AbbVie heeft primaire resultaten bekendgemaakt van het grote B-cel lymfoom (LBCL) uitbreidingscohort in de EPCORE™ NHL-1 fase 2 klinische studie waarin epcoritamab (DuoBody®-CD3xCD20), een onderzoekend subcutaan bispecifiek antilichaam, wordt geëvalueerd. In deze studie toonde epcoritamab werkzaamheid aan met duurzame responsen bij patiënten die eerder ten minste twee lijnen anti-lymfoomtherapie hadden gekregen, waaronder chimere antigeen receptor (CAR) T-celtherapie.

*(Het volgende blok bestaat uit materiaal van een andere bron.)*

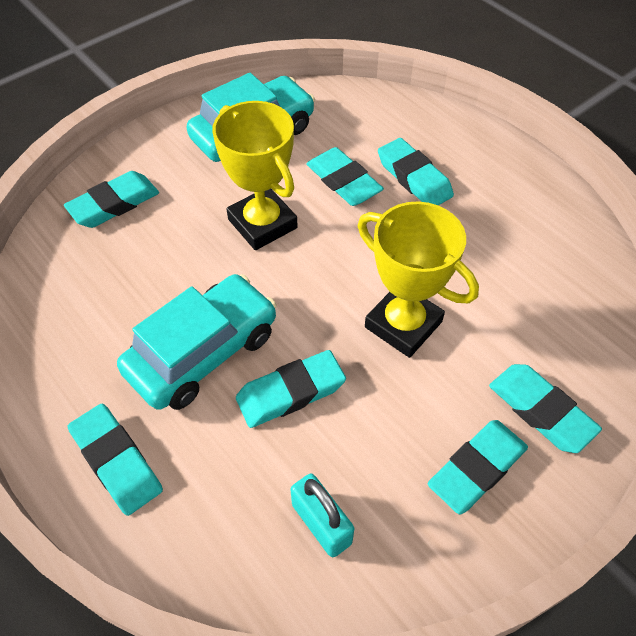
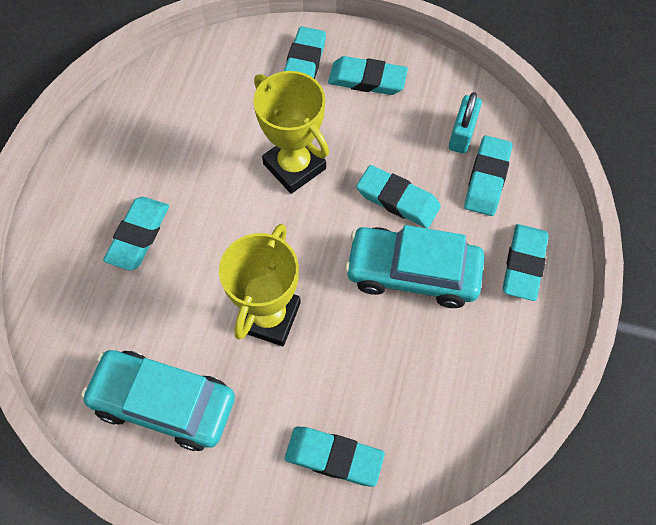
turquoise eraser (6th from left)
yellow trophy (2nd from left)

Deze gegevens werden gepresenteerd in een late mondelinge presentatie als onderdeel van het Presidential Symposium op de 27e jaarlijkse bijeenkomst van de European Hematology Association (EHA2022) in Wenen, Oostenrijk (Abstract #LB2364).

Het studiecohort, dat 157 recidief/refractaire LBCL-patiënten omvatte, die eerder werden behandeld met mediaan drie lijnen van voorafgaande therapie, toonde een overall respons rate (ORR) van 63% en een complete respons rate (CR) van 39%. Tot de basiskenmerken behoorden 61% van de patiënten die refractair waren voor primaire behandeling, 20% die voorafgaande autologe stamceltransplantatie (ASCT) hadden ondergaan, en 39% die behandeld waren met CAR T-celtherapie (75% van de patiënten die refractair waren voor CAR T). De in de studie ingeschreven patiënten die naïef waren voor CAR T-celtherapie behaalden een ORR van 69% en een CR van 42%, en de patiënten die voorafgaande CAR T-celtherapie hadden gekregen, behaalden een ORR van 54% en een CR van 34%.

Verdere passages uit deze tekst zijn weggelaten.